EXERCISE
With all images left out, restate the records below exactly as written.

(Stored data entries)
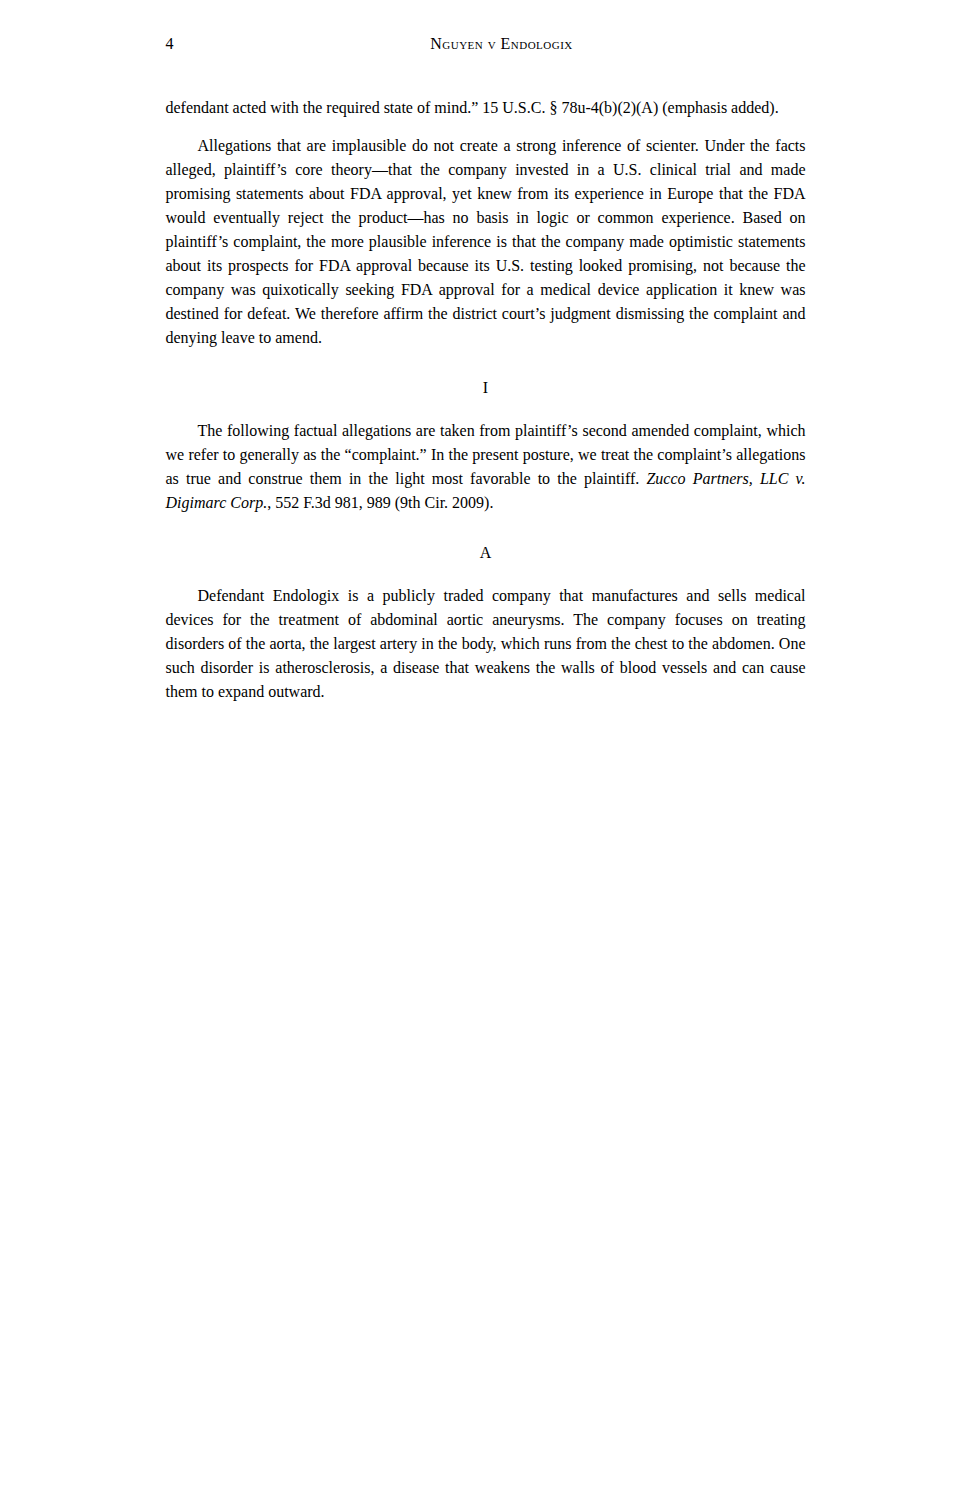4 Nguyen v Endologix
defendant acted with the required state of mind.” 15 U.S.C. § 78u-4(b)(2)(A) (emphasis added).
Allegations that are implausible do not create a strong inference of scienter. Under the facts alleged, plaintiff’s core theory—that the company invested in a U.S. clinical trial and made promising statements about FDA approval, yet knew from its experience in Europe that the FDA would eventually reject the product—has no basis in logic or common experience. Based on plaintiff’s complaint, the more plausible inference is that the company made optimistic statements about its prospects for FDA approval because its U.S. testing looked promising, not because the company was quixotically seeking FDA approval for a medical device application it knew was destined for defeat. We therefore affirm the district court’s judgment dismissing the complaint and denying leave to amend.
I
The following factual allegations are taken from plaintiff’s second amended complaint, which we refer to generally as the “complaint.” In the present posture, we treat the complaint’s allegations as true and construe them in the light most favorable to the plaintiff. Zucco Partners, LLC v. Digimarc Corp., 552 F.3d 981, 989 (9th Cir. 2009).
A
Defendant Endologix is a publicly traded company that manufactures and sells medical devices for the treatment of abdominal aortic aneurysms. The company focuses on treating disorders of the aorta, the largest artery in the body, which runs from the chest to the abdomen. One such disorder is atherosclerosis, a disease that weakens the walls of blood vessels and can cause them to expand outward.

ANSWER BELOW
4 Nguyen v Endologix
defendant acted with the required state of mind.” 15 U.S.C. § 78u-4(b)(2)(A) (emphasis added).
Allegations that are implausible do not create a strong inference of scienter. Under the facts alleged, plaintiff’s core theory—that the company invested in a U.S. clinical trial and made promising statements about FDA approval, yet knew from its experience in Europe that the FDA would eventually reject the product—has no basis in logic or common experience. Based on plaintiff’s complaint, the more plausible inference is that the company made optimistic statements about its prospects for FDA approval because its U.S. testing looked promising, not because the company was quixotically seeking FDA approval for a medical device application it knew was destined for defeat. We therefore affirm the district court’s judgment dismissing the complaint and denying leave to amend.
I
The following factual allegations are taken from plaintiff’s second amended complaint, which we refer to generally as the “complaint.” In the present posture, we treat the complaint’s allegations as true and construe them in the light most favorable to the plaintiff. Zucco Partners, LLC v. Digimarc Corp., 552 F.3d 981, 989 (9th Cir. 2009).
A
Defendant Endologix is a publicly traded company that manufactures and sells medical devices for the treatment of abdominal aortic aneurysms. The company focuses on treating disorders of the aorta, the largest artery in the body, which runs from the chest to the abdomen. One such disorder is atherosclerosis, a disease that weakens the walls of blood vessels and can cause them to expand outward.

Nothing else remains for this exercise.